Since the very inception Indians had the native familiarity with Wine. This becomes apparent with the artifacts found at the sites of Harappan Civilization. During the Vedic period wine was often referred to as Somarasa; it was believed to be associated with Indra, and was a part of religious festivals. Soma is mentioned in Vedic scriptures as well. Also the reference of Drakshasava is found in ayurvedic texts which was basically a delicious digestive preparation made from ripened red grapes, cinnamon, cardamom, nagkesara, vidanga, tejpatra, pippali, and black pepper and contained natural alcohol.
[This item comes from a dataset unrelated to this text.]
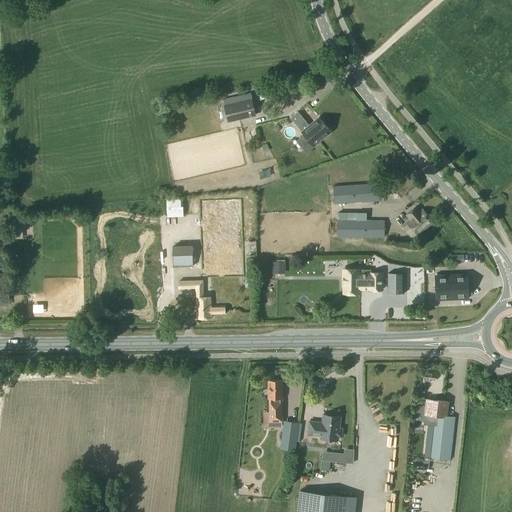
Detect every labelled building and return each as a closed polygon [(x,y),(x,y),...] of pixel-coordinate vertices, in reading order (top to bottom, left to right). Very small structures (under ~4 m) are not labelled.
[(252,100),(251,94),(223,100),(224,106),(252,100)] [(252,100),(224,106),(228,122),(256,116),(252,100)] [(297,112),(290,118),(314,146),(331,132),(318,117),(309,125),(305,121),(304,121),(297,112)] [(378,182),(333,186),(334,204),(380,201),(378,182)] [(179,192),(163,193),(164,210),(179,210),(179,192)] [(415,206),(406,215),(410,219),(407,222),(412,227),(418,235),(434,222),(422,208),(419,211),(415,206)] [(23,219),(12,219),(13,229),(23,229),(23,219)] [(385,219),(361,219),(337,219),(338,238),(385,238),(385,219)] [(192,245),(172,246),(173,266),(193,265),(192,245)] [(464,254),(452,255),(452,262),(464,262),(464,254)] [(272,262),(272,271),(284,271),(284,262),(272,262)] [(343,277),(343,286),(345,286),(345,293),(360,294),(360,287),(371,288),(371,290),(383,290),(383,273),(371,273),(371,274),(360,274),(360,269),(348,269),(348,277),(343,277)] [(389,272),(389,293),(403,293),(404,293),(404,272),(403,272),(403,273),(389,273),(389,272)] [(468,275),(436,276),(437,300),(469,299),(468,275)] [(203,279),(179,280),(179,288),(195,288),(196,317),(213,317),(212,314),(225,314),(225,305),(212,306),(212,298),(204,299),(203,279)] [(270,412),(263,412),(263,427),(267,427),(267,430),(281,430),(281,427),(282,427),(282,398),(282,380),(268,380),(268,398),(271,398),(270,412)] [(426,399),(423,425),(433,426),(429,457),(449,459),(454,417),(446,416),(448,401),(426,399)] [(390,409),(372,409),(370,458),(388,459),(390,409)] [(308,421),(307,434),(320,436),(319,438),(336,440),(337,437),(339,437),(341,436),(341,430),(340,428),(338,428),(339,417),(335,416),(333,415),(332,414),(330,414),(328,415),(326,415),(322,414),(321,423),(317,423),(317,422),(308,421)] [(295,450),(299,423),(291,422),(284,421),(282,430),(280,448),(295,450)] [(348,511),(350,496),(300,490),(297,511),(348,511)] [(368,490),(365,511),(390,511),(392,493),(368,490)]
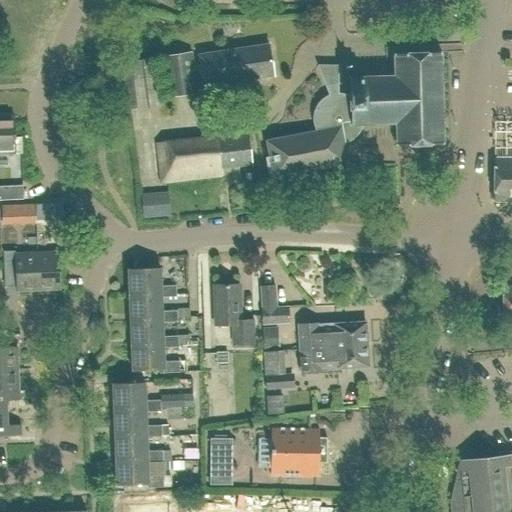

Indian wine is wine made in the Asian country of India. Viticulture in India has a long history dating back to the time of the Indus Valley civilization when grapevines were believed to have been introduced from Persia. Winemaking has existed throughout most of India’s history but was particularly encouraged during the time of the Portuguese and British colonization of the subcontinent. The end of the 19th century saw the phylloxera louse take its toll on the Indian wine industry followed by religious and public opinion moving towards the prohibition of alcohol. Following the country’s independence from the British Empire, the Constitution of India declared that one of the government’s aims was the total prohibition of alcohol. Several states went dry and the government encouraged vineyards to convert to table grape and raisin production. In the 1980s and 1990s, a revival in the Indian wine industry took place as international influences and the growing middle class increased started increasing demand for the beverage. By the turn of the 21st century, demand was increasing at a rate of 20-30% a year.